Support CBM Culture of “Be Committed, Ignite Innovation, Respect All, Embrace Customers, Empower Small, and always be All In”.

Additional duties as assigned.

Education & Experience

·      Bachelor’s Degree in biological science(s) field or related engineering with a minimum of 6 years in Vector Manufacturing, or 10 years of experience in cGMP biological manufacturing. Vector manufacturing or other gene therapy experience is highly preferred.

·      3-4 years of project owner/management experience preferred.

·      3-4 years of leadership experience is preferred.

·      Outstanding communication skills (verbal and written).

·      Excellent computer and word processing skills including Microsoft Excel, PowerPoint, and Word.

·      Working knowledge of GMP systems for: inventory management, asset management, sample management, quality management, and learning management.

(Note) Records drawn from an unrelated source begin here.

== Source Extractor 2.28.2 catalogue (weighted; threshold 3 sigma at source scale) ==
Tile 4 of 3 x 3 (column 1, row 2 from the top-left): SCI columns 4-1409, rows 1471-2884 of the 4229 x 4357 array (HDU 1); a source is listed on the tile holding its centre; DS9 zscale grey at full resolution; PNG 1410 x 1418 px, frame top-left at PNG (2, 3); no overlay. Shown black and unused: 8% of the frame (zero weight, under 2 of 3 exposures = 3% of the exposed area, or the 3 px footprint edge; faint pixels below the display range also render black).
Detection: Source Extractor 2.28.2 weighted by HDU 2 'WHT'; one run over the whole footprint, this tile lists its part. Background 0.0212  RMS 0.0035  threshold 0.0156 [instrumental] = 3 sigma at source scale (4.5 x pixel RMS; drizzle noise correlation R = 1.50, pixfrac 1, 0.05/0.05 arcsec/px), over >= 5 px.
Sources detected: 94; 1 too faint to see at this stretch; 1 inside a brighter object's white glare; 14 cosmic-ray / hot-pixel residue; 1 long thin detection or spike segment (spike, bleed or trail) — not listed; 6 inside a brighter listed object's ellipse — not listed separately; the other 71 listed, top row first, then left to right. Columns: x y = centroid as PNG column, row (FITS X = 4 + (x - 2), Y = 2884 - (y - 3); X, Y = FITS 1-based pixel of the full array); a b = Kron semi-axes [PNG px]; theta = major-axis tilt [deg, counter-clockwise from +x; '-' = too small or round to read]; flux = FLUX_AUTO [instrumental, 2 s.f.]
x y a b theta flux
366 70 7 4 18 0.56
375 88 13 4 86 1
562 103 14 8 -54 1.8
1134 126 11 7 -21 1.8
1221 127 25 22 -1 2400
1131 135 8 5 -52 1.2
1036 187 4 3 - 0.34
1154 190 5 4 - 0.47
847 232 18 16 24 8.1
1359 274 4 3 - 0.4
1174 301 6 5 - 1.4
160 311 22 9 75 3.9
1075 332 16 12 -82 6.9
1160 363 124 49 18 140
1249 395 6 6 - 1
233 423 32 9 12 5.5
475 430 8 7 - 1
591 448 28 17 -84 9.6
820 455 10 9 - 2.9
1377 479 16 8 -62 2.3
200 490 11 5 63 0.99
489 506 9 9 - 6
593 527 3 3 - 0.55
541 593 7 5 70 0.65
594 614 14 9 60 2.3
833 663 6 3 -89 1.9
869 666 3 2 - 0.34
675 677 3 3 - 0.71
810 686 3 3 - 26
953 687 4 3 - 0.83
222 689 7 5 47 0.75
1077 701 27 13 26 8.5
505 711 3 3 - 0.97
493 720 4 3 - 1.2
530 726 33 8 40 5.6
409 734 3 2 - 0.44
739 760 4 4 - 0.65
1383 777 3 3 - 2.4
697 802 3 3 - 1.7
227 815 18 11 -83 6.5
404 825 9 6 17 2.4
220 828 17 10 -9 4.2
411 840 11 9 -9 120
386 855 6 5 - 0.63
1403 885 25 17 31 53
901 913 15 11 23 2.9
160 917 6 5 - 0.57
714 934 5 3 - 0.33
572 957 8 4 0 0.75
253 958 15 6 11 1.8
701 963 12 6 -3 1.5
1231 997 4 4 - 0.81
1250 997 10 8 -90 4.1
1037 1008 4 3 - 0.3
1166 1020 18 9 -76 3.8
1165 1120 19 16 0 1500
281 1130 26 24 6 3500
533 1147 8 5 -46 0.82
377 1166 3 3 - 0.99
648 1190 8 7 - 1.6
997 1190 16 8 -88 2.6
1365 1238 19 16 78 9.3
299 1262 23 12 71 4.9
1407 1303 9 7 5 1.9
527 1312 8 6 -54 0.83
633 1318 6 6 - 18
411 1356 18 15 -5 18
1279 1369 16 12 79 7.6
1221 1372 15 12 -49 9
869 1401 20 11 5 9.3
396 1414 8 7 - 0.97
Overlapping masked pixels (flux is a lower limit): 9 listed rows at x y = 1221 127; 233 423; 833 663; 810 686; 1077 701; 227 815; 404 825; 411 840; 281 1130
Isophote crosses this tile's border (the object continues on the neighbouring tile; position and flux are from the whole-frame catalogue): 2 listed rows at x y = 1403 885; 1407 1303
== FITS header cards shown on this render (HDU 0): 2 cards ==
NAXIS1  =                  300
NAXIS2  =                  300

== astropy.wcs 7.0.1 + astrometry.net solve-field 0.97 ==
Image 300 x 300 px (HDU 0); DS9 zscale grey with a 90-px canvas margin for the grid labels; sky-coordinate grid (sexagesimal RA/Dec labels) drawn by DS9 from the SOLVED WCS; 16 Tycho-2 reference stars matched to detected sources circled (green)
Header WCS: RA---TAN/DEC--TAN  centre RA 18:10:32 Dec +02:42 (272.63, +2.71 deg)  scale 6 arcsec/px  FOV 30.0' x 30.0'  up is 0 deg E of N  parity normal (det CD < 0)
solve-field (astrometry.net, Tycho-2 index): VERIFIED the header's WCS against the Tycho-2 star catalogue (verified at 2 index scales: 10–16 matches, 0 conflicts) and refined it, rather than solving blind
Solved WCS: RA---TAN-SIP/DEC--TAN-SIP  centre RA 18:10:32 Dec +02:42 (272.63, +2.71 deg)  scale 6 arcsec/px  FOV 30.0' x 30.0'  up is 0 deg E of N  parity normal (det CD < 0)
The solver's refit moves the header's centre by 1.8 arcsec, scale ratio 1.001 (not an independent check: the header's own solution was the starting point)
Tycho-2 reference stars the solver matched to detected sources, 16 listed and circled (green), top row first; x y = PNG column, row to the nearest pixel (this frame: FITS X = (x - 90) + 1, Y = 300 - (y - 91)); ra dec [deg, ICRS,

·      Experience with some or all the following manufacturing processes: adherent and suspension Upstream processing, transfection, harvest and clarification, chromatography, UFDF, sterile filtration, filling, etc.

·      Hands-on experience in scale-up and clinical/commercial scale manufacturing.

Physical Demands

Must have the ability to gown in a clean room environment and apply required PPE for some period to perform audits, GEMBA walks, and tours.